To unit test, something like that is a bit easier...

  1. make sure that it does prune over time...
  2. we can split parts of it into one line functions and make sure that they give expected output when invoked with some inputs...

I have a buddy (@AvivSham) who is also interested in developing this a bit. We can all brainstorm together .... try to improve on this...

I would like to start with maybe a very simple example - like minst with 5 conv layers ... just to see that it's for sure working and that...

@danFromTelAviv That's ironically exactly what I had in local testing.

I must point out that a lot of what you structured out in PruningWrapper is done with sparsify and the other utilities. Programmatically computing those values (i.e. c_in, c_out, num_params, previous_layer_num_features_not_pruned) for the user is exactly what I was working on before I took a hiatus from the project.

Could you explain the purpose of modulation, dummy_ones, and perhaps why the aforementioned utilities don't meet the same need? You are obviously more fluent in PyTorch than I, so it may just be my ignorance. Nevertheless, your usage of 1-D Convolution for pruning is rather opaque and one of my goals for this project was a clear implementation.


Hopefully you don't find my ignorance or style off-putting. As you said, (in so few words) it's something you threw together. Maybe you, @danFromTelAviv , myself, and @AvivSham should get on a call to better see how our goals align.

Tbh I didnt look into your code in depth. but sounds like we are in the same mind set. Yeah - i would also like it to be more clear...
so basically i would imagine creating a few wrappers for different common layers ( conv2d ,conv1d , rnn step...etc ) and people wouldn't even know how it works but it just will- all they have to do is wrap the relevant layer by the relevant wrapper...
We can wrap that wrapper in a single wrapper like your code ( I think ) does - the wrapper would find out what kind of layer its dealing with and go from there...
Now that I think about it we can also run across the net like you ( I think again ) are doing in your code and find all layers that we know how to deal with and wrap them automatically.

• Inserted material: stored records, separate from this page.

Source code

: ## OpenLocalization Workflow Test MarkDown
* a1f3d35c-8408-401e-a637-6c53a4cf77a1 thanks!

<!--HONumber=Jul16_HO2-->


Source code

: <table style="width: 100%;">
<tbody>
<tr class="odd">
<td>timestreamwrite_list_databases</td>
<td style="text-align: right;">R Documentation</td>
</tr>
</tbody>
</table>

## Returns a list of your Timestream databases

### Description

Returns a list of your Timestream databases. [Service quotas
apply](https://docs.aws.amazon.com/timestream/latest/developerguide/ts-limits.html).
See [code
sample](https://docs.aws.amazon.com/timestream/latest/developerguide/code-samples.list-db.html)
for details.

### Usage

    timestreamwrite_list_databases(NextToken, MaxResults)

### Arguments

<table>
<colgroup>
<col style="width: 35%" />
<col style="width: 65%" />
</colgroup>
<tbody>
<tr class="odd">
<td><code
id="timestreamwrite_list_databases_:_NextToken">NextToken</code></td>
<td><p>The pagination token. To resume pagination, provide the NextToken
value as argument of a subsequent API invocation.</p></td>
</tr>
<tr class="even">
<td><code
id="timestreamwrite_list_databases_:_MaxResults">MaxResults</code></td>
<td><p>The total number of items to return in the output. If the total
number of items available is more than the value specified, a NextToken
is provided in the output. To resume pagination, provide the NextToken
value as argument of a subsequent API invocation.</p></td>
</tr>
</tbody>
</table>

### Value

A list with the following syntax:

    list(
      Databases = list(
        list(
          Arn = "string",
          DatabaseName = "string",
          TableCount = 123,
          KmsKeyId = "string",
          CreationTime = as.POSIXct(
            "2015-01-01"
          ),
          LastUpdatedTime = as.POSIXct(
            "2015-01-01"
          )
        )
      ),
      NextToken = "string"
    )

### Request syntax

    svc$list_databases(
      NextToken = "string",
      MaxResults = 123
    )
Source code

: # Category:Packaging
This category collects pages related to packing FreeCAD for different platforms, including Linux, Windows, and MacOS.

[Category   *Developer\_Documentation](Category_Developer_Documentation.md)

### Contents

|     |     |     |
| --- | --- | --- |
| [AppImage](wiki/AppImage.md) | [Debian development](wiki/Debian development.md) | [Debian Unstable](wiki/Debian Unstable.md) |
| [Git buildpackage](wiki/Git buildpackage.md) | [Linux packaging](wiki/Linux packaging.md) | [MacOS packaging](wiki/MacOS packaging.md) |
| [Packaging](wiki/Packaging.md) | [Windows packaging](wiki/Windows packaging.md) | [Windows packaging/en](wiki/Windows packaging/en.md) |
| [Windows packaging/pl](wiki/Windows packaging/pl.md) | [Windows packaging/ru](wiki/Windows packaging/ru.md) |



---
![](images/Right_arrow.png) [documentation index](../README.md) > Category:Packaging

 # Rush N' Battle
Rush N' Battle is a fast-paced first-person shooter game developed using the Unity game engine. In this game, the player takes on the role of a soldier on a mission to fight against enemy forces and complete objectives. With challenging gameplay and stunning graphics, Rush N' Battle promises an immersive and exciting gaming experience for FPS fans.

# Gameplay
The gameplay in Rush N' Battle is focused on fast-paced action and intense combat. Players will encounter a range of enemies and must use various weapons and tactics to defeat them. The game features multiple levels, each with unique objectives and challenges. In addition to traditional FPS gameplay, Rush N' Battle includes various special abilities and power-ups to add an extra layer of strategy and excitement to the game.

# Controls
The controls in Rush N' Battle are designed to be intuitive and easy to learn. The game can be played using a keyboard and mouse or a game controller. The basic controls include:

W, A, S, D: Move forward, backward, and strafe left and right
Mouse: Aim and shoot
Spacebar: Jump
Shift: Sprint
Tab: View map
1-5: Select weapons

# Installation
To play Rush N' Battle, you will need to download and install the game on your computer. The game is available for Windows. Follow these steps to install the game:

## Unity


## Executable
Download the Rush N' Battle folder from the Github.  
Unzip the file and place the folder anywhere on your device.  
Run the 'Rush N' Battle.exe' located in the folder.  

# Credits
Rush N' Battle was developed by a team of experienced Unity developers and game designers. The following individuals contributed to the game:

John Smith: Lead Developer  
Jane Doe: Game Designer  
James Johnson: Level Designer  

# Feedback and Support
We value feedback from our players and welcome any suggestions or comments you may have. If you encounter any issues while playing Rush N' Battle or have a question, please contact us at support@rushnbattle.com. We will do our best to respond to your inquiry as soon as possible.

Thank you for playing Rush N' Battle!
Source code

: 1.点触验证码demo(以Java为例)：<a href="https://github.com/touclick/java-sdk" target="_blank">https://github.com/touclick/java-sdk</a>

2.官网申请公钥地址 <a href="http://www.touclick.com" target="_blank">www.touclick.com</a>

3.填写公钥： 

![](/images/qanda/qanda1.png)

you are right - the trick with the ones+conv is really ugly - I switched it to a param set instead ( I edited my code above to reflect that - SimpleExample). In case its not clear what I'm doing there - modulation is a set of factors (one per feature) that modulate the previous layer's output. By using L1 loss ( abs().sum() ) I push some of the values in the modulation to 0 there by pruning some of the previous layer's outputs. This is just simpler, more generic, and more explicit compared to finding the BatchNorm layers and applying L1 to the gamma weights.

OK- I looked into sparse.py. That's a really nice way to go about it but how do you know when / where to apply it? Do you want to apply it to batchnorm layers during training? I couldn't quite gather how your code can be used. Can you please edit your demo.py so it shows how to use the code you currently have? Have you used it to optimize a net yet?

We are both in Israel which is about 7-10 hours off from the US . so maybe we can set up a google hangouts or something like that for your morning and our evening? which day works for you ( include a date so we know we are talking about the same day pelase )

btw - did you look at the tf implementation?
I couldn't really follow what they were doing there when I briefly looked at it , but it may be a good idea to copy the way they implemented it.